Eighteen percent improvement? Who wouldn’t want that in their batting average, shooting percentage, sales figure growth? Who wouldn’t want an 18% improvement? That’s a pretty powerful study. And it all had everything to do with how you talk to yourself.
Pete Mockaitis
Beautiful. Thank you. Well, that’s really compelling study, Nate. Do you happen to know the principal investigators or have a citation?
Nate Zinsser
Yes, I’ve got that. Samuele Marcora, University of Kent.
Pete Mockaitis
Awesome.
Nate Zinsser
Yeah, you want to look at the book Alex Hutchinson’s Endure: Mind, Body, and the Curiously Elastic Limits of Human Performance. That’s a William Morrow 2018 reference, page 260.
Pete Mockaitis
Perfect. Thank you.
Nate Zinsser
Yeah.
Pete Mockaitis
And a favorite tool, something you use to be awesome at your job?
Nate Zinsser
I make sure that I practice 15 minutes of very careful but very energizing breathing every morning. I make sure that I am working that diaphragm muscle, I’m working those abdominal muscles, I am massaging the liver, which is what happens when you breathe properly, and it’s a very relaxing experience but, at the same time, it’s somewhat exhilarating.
Pete Mockaitis
And do you have like music or an app or a track that guides you?
Nate Zinsser
Nope, I do this simply seated on a small cushion.

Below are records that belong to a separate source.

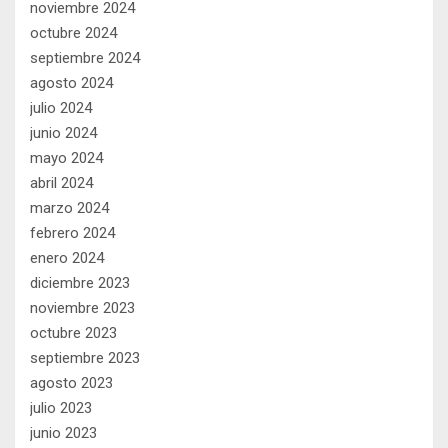
noviembre 2024
octubre 2024
septiembre 2024
agosto 2024
julio 2024
junio 2024
mayo 2024
abril 2024
marzo 2024
febrero 2024
enero 2024
diciembre 2023
noviembre 2023
octubre 2023
septiembre 2023
agosto 2023
julio 2023
junio 2023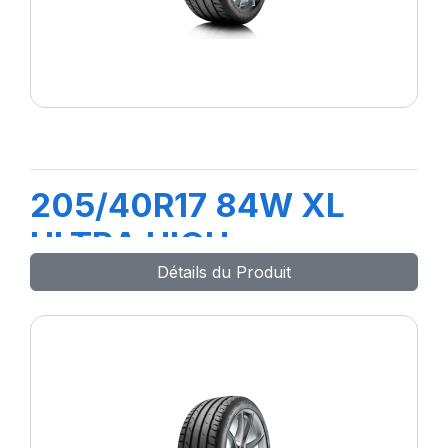
205/40R17 84W XL
ULTRA HIGH
Détails du Produit
PERFORMANCE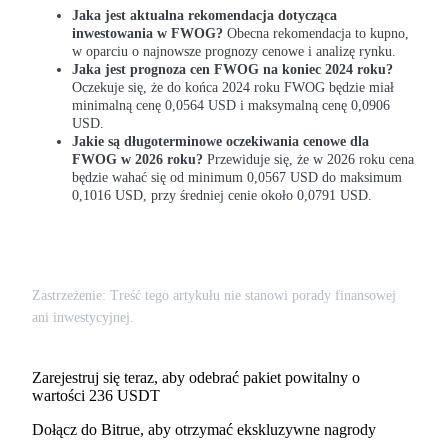
Jaka jest aktualna rekomendacja dotycząca
inwestowania w FWOG?
Obecna rekomendacja to kupno,
w oparciu o najnowsze prognozy cenowe i analizę rynku.
Jaka jest prognoza cen FWOG na koniec 2024 roku?
Stawianie
Oczekuje się, że do końca 2024 roku FWOG będzie miał
Wysokie zyski i natychmiastowy dostęp
minimalną cenę 0,0564 USD i maksymalną cenę 0,0906
USD.
Jakie są długoterminowe oczekiwania cenowe dla
FWOG w 2026 roku?
Przewiduje się, że w 2026 roku cena
będzie wahać się od minimum 0,0567 USD do maksimum
0,1016 USD, przy średniej cenie około 0,0791 USD.
Zastrzeżenie: Treść tego artykułu nie stanowi porady finansowej
Launchpool
ani inwestycyjnej.
Elastyczne stawianie zakładów, aby zarabiać na popularnych
tokenach
Zarejestruj się teraz, aby odebrać pakiet powitalny o
wartości 236 USDT
Dołącz do Bitrue, aby otrzymać ekskluzywne nagrody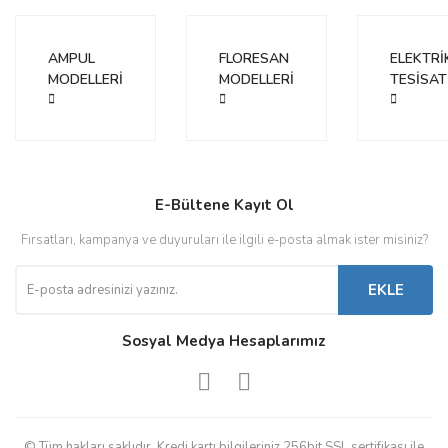
Bu ürüne benzer farklı alternatifler olmalı.
AMPUL
FLORESAN
ELEKTRİ
MODELLERİ
MODELLERİ
TESİSAT
Gönder
E-Bültene Kayıt Ol
Fırsatları, kampanya ve duyuruları ile ilgili e-posta almak ister misiniz?
EKLE
Sosyal Medya Hesaplarımız
© Tüm hakları saklıdır. Kredi kartı bilgileriniz 256bit SSL sertifikası ile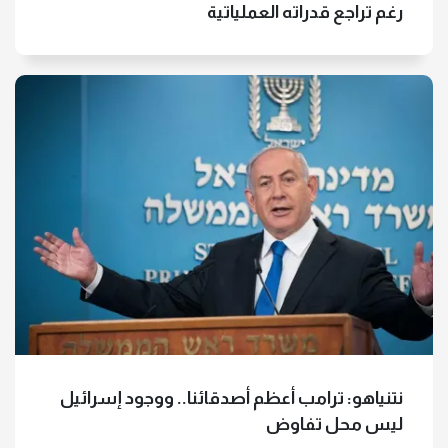
رغم تراجع قدراته العملياتية
نتنياهو: ترامب أعظم أصدقائنا.. ووجود إسرائيل
ليس محل تفاوض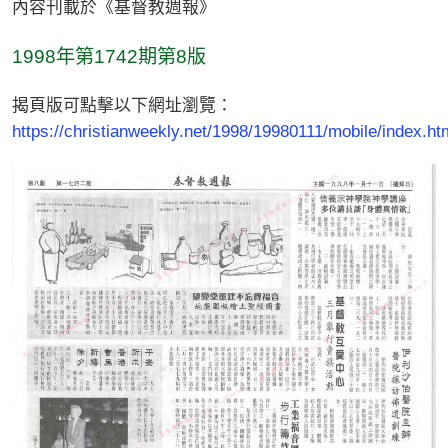
內容刊載於《基督教週報》
1998年第1742期第8版
揭頁版可點擊以下網址瀏覽：
https://christianweekly.net/1998/19980111/mobile/index.ht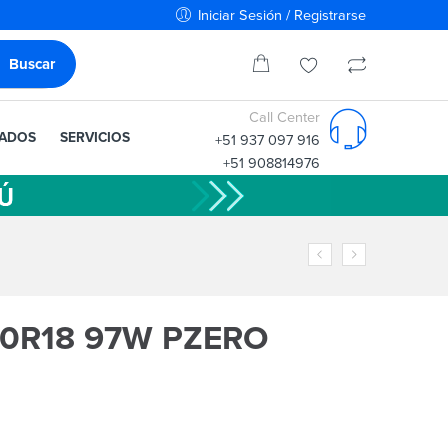
Iniciar Sesión / Registrarse
Call Center
IADOS
SERVICIOS
+51 937 097 916
+51 908814976
/50R18 97W PZERO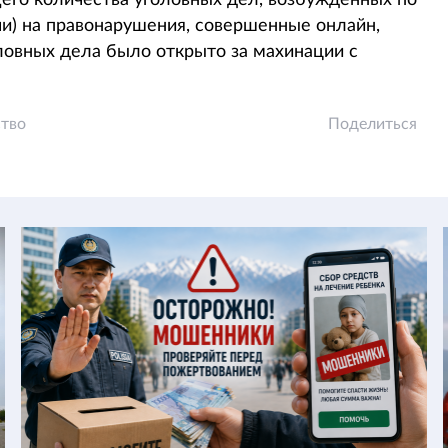
его количества уголовных дел, возбужденных по
чи) на правонарушения, совершенные онлайн,
оловных дела было открыто за махинации с
тво
Поделиться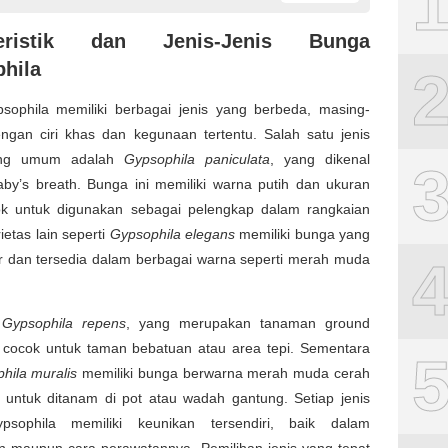
teristik dan Jenis-Jenis Bunga
hila
sophila memiliki berbagai jenis yang berbeda, masing-
ngan ciri khas dan kegunaan tertentu. Salah satu jenis
ing umum adalah
Gypsophila paniculata
, yang dikenal
aby’s breath. Bunga ini memiliki warna putih dan ukuran
cok untuk digunakan sebagai pelengkap dalam rangkaian
ietas lain seperti
Gypsophila elegans
memiliki bunga yang
ar dan tersedia dalam berbagai warna seperti merah muda
a
Gypsophila repens
, yang merupakan tanaman ground
 cocok untuk taman bebatuan atau area tepi. Sementara
hila muralis
memiliki bunga berwarna merah muda cerah
 untuk ditanam di pot atau wadah gantung. Setiap jenis
psophila memiliki keunikan tersendiri, baik dalam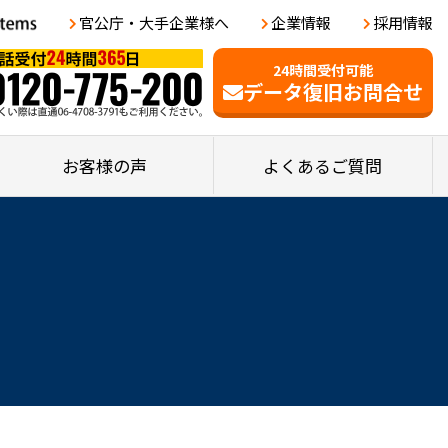
官公庁・大手企業様へ
企業情報
採用情報
24時間受付可能
データ復旧お問合せ
お客様の声
よくあるご質問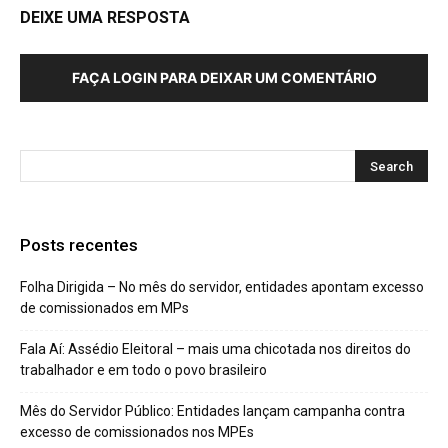
DEIXE UMA RESPOSTA
FAÇA LOGIN PARA DEIXAR UM COMENTÁRIO
Posts recentes
Folha Dirigida – No mês do servidor, entidades apontam excesso
de comissionados em MPs
Fala Aí: Assédio Eleitoral – mais uma chicotada nos direitos do
trabalhador e em todo o povo brasileiro
Mês do Servidor Público: Entidades lançam campanha contra
excesso de comissionados nos MPEs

I don’t need any guidance. I have been practicing meditation since 1971 where I learned the technique that involved the repetition of a sound, the repetition of a mantra that you do over and over again with sub-vocally. But these days, it’s all breath training.
Pete Mockaitis
Okay.
Nate Zinsser
And, by the way, I keep my own ESP daily journal as well.
Pete Mockaitis
Oh, cool.
Nate Zinsser
I’m still practicing Japanese karate, and so every day, I’m looking at my physical practice and making notes about this movement, this feeling, this interpretation. It’s an ongoing iterative process.
Pete Mockaitis
And is there a particular nugget that you’re known for or people quote you on often?
Nate Zinsser
Doc Z says, “A little bit of delusion is the origin of every major important change in your life.”
Pete Mockaitis
All right.
Nate Zinsser
A little bit of delusion, yeah.
Pete Mockaitis
And if folks want to learn more or get in touch, where would you point them?
Nate Zinsser
I have a website, DrNateZinsser.com. You can reach me there. And the book The Confident Mind has a lot of good nuggets in it.
Pete Mockaitis
Okay. And do you have a final challenge or call to action for folks looking to be awesome at their jobs?
Nate Zinsser
Yeah, here’s the call to action. Is the quality of your thinking consistent with the quality of life that you want to lead and the quality of the performances that you want to experience?
Pete Mockaitis
All right. Thank you. Nate, it’s been a treat. I wish you much luck with your book The Confident Mind and all you’re up to.
Nate Zinsser
Well, thank you, Pete. This has been a wonderful interview. My best wishes and best luck for all your listeners. Let’s have a great 2022.